Exercise aim: The full listing, from first line to last, should be set down again exactly.

Given material:
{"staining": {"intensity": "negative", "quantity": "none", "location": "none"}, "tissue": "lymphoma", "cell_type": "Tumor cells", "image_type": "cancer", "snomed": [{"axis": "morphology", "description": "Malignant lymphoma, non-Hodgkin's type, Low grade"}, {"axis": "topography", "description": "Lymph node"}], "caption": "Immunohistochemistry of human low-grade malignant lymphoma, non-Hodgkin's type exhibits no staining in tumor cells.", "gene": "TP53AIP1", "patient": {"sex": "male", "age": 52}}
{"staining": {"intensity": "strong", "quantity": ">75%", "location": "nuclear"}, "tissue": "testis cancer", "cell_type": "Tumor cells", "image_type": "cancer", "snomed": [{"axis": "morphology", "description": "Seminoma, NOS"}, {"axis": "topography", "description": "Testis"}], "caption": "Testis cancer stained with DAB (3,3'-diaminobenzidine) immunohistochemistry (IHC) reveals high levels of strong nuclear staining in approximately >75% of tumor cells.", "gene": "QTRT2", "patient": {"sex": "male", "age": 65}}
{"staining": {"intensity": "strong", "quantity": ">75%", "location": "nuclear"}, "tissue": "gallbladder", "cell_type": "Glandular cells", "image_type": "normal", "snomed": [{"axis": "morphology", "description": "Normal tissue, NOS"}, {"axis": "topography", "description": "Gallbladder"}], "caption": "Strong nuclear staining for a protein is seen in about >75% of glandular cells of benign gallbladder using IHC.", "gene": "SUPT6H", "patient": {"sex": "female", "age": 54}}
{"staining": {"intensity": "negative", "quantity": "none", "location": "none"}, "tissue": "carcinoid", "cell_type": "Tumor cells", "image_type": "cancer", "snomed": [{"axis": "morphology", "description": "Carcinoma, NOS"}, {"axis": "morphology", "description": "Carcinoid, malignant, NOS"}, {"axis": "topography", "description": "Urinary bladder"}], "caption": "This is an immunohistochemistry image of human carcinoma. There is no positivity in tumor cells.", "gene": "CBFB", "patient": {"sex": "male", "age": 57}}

Result for this exercise:
{"staining": {"intensity": "negative", "quantity": "none", "location": "none"}, "tissue": "lymphoma", "cell_type": "Tumor cells", "image_type": "cancer", "snomed": [{"axis": "morphology", "description": "Malignant lymphoma, non-Hodgkin's type, Low grade"}, {"axis": "topography", "description": "Lymph node"}], "caption": "Immunohistochemistry of human low-grade malignant lymphoma, non-Hodgkin's type exhibits no staining in tumor cells.", "gene": "TP53AIP1", "patient": {"sex": "male", "age": 52}}
{"staining": {"intensity": "strong", "quantity": ">75%", "location": "nuclear"}, "tissue": "testis cancer", "cell_type": "Tumor cells", "image_type": "cancer", "snomed": [{"axis": "morphology", "description": "Seminoma, NOS"}, {"axis": "topography", "description": "Testis"}], "caption": "Testis cancer stained with DAB (3,3'-diaminobenzidine) immunohistochemistry (IHC) reveals high levels of strong nuclear staining in approximately >75% of tumor cells.", "gene": "QTRT2", "patient": {"sex": "male", "age": 65}}
{"staining": {"intensity": "strong", "quantity": ">75%", "location": "nuclear"}, "tissue": "gallbladder", "cell_type": "Glandular cells", "image_type": "normal", "snomed": [{"axis": "morphology", "description": "Normal tissue, NOS"}, {"axis": "topography", "description": "Gallbladder"}], "caption": "Strong nuclear staining for a protein is seen in about >75% of glandular cells of benign gallbladder using IHC.", "gene": "SUPT6H", "patient": {"sex": "female", "age": 54}}
{"staining": {"intensity": "negative", "quantity": "none", "location": "none"}, "tissue": "carcinoid", "cell_type": "Tumor cells", "image_type": "cancer", "snomed": [{"axis": "morphology", "description": "Carcinoma, NOS"}, {"axis": "morphology", "description": "Carcinoid, malignant, NOS"}, {"axis": "topography", "description": "Urinary bladder"}], "caption": "This is an immunohistochemistry image of human carcinoma. There is no positivity in tumor cells.", "gene": "CBFB", "patient": {"sex": "male", "age": 57}}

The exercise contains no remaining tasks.